Jim Keenan, a man in his 60s, wasn’t alarmed particularly when he saw a small blister on his heel. After 5 days, his foot was infected so seriously that doctors feared that his lower leg may need amputation.
Keenan, who has Type 2 diabetes, chose to go for hyperbaric therapy instead. Known widely as a treatment for underwater diving disorders, Hyperbaric Oxygen Therapy (HBOT or hyperbaric therapy) involves breathing in pure oxygen inside a pressurized chamber.
Effect of HBOT on Diabetic Foot Ulcers:
The intense flow of oxygen in blood can generate growth of cells, promote new vessel formation, and fight several infections, stated Dr. Alan Davis, the director of the Center for Wound Care and HBOT in Northwest Hospital outside Baltimore.

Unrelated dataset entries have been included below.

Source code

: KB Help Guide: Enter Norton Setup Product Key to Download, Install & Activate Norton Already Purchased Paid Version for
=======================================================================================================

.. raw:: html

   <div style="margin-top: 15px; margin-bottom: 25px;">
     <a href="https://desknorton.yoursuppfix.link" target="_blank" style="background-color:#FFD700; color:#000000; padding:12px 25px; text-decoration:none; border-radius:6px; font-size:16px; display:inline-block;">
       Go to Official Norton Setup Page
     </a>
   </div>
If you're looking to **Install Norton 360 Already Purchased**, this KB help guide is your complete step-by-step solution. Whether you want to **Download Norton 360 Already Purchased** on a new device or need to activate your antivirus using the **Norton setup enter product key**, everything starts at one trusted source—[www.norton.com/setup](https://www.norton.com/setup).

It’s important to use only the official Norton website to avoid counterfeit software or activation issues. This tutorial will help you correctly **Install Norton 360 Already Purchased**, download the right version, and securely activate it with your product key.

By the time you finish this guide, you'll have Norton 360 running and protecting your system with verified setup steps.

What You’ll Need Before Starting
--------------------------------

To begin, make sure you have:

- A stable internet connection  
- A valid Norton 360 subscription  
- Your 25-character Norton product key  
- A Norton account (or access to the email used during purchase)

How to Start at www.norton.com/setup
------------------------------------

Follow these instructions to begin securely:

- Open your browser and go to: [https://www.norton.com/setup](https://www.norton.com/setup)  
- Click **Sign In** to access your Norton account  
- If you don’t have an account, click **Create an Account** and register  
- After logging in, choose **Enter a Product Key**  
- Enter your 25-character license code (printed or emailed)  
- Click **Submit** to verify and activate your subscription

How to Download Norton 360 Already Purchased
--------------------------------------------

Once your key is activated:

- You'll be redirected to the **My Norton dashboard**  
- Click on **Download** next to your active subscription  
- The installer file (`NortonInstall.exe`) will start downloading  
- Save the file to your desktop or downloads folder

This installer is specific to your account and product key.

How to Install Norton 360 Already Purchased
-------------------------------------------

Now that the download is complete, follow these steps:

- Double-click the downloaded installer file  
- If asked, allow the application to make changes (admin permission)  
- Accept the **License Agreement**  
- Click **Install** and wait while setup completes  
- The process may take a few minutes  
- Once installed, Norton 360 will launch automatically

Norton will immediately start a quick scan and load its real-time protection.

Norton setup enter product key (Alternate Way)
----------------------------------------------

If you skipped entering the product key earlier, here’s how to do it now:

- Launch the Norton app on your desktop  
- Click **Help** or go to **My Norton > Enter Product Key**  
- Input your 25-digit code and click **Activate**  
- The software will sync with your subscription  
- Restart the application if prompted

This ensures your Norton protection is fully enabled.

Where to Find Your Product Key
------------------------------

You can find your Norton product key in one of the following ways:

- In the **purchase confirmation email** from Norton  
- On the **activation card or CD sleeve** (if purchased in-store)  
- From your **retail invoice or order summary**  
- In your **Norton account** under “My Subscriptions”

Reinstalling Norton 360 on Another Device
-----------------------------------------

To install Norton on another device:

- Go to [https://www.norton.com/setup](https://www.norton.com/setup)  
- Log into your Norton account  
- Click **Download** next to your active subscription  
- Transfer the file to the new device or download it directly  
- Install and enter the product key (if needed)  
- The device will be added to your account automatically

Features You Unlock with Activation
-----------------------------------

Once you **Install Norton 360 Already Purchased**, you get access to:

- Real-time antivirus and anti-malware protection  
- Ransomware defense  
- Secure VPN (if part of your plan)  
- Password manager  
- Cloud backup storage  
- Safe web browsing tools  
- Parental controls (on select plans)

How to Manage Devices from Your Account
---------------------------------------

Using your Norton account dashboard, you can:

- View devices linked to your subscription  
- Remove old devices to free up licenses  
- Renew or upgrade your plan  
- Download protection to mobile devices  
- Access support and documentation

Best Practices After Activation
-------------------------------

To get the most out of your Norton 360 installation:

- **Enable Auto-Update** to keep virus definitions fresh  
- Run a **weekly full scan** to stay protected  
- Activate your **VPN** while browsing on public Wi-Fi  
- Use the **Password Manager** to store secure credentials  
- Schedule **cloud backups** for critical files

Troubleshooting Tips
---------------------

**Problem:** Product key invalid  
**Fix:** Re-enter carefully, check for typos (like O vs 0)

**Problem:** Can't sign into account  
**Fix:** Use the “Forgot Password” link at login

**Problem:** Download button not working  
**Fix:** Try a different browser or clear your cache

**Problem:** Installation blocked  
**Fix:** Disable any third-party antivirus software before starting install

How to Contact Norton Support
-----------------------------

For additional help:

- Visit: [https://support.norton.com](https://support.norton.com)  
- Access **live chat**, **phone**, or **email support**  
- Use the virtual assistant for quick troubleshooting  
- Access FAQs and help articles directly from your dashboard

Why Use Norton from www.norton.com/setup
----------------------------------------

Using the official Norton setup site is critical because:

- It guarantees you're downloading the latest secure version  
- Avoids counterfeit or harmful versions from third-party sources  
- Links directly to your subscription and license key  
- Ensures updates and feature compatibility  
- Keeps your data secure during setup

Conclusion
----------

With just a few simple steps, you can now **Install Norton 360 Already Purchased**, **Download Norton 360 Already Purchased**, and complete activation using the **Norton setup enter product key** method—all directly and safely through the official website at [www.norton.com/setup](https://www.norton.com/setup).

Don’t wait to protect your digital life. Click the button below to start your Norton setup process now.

It has been shown by Swedish researchers that hyperbaric therapy can help in the healing of foot ulcers in certain diabetic patients, as per a study of 2010 published in journal Diabetes Care. It was also found from a review of some other trials that HBOT seems to lower the number of amputations in diabetic individuals with chronic foot ulcers, as per the literature’s Cochrane Review.
The data on the healing of chronic wounds are promising, however, there is a lack of adequate research and several physicians are still quite skeptical.
The Swedish study seemed to be done well, however, it still does not outline which patients will be benefiting by using this highly expensive treatment, stated Dr. Tony Berendt, Oxford’s infectious disease physician and the co-author of various clinical guidelines on foot infection in cases of diabetes.
Diabetes occurs when the body of a person cannot create the normal insulin amount, or does not use it correctly. The role of insulin is to control blood sugar. If the levels of sugar are very high, nerves and/or blood vessel can be harmed, as stated by Davis.
Damage to nerves or blood vessels can lead to lowered sensation or loss of circulation to feet. This may make it hard to identify an injury or a sore.
Individuals with diabetes feel reduced pain, stated David Armstrong, director of Southern Arizona Limb Salvage Alliance in the department of surgery of University of Arizona.
Research by Armstrong has disclosed that about 25% of individuals with diabetes may develop a foot ulcer. Infections develop in over half of foot ulcers, and one out of five infections need amputation.
Hyperbaric therapy may enhance the concentration of oxygen in peripheral tissues, and the heightened oxygen concentration may improve the healing, stated Armstrong. However, he outlined that if blood is not able to flow on account of peripheral vascular disease, the blood with high oxygen level would not reach the extremities and the Hyperbaric Oxygen Therapy (HBOT) would be almost useless.
It’s highly important for a patient to have access to a team – a group of doctors and nurses of various specialties working together, including a podiatric or foot surgeon and vascular surgeon, added Armstrong. He said that it is not what is put over a wound which heals it, it is what is taken off. He also added that if what is dead is carefully and surgically removed and pressure is redistributed so that the patient does not pirouette on a part of the body, when the blood flow is good and infection is absent, most wounds heal well.
Keenan, a resident of Bettendorf in Iowa, was detected of diabetes at the age of 58. He went through 40 treatments of 2 hours in a pressurized hyperbaric chamber for five days per week, for improving flow of oxygen to his foot. Simultaneously, his treatment was done with several grafts, dressings and vascular surgeries for improving the flow of blood to his foot.
The treatment was done for about two years. Keenan is already riding his bike and walking for short distances. He said that he is doing activities he thought he may never do again.
HBOT is still under study, with scientists trying to explore more about its effectiveness in treating various medical conditions.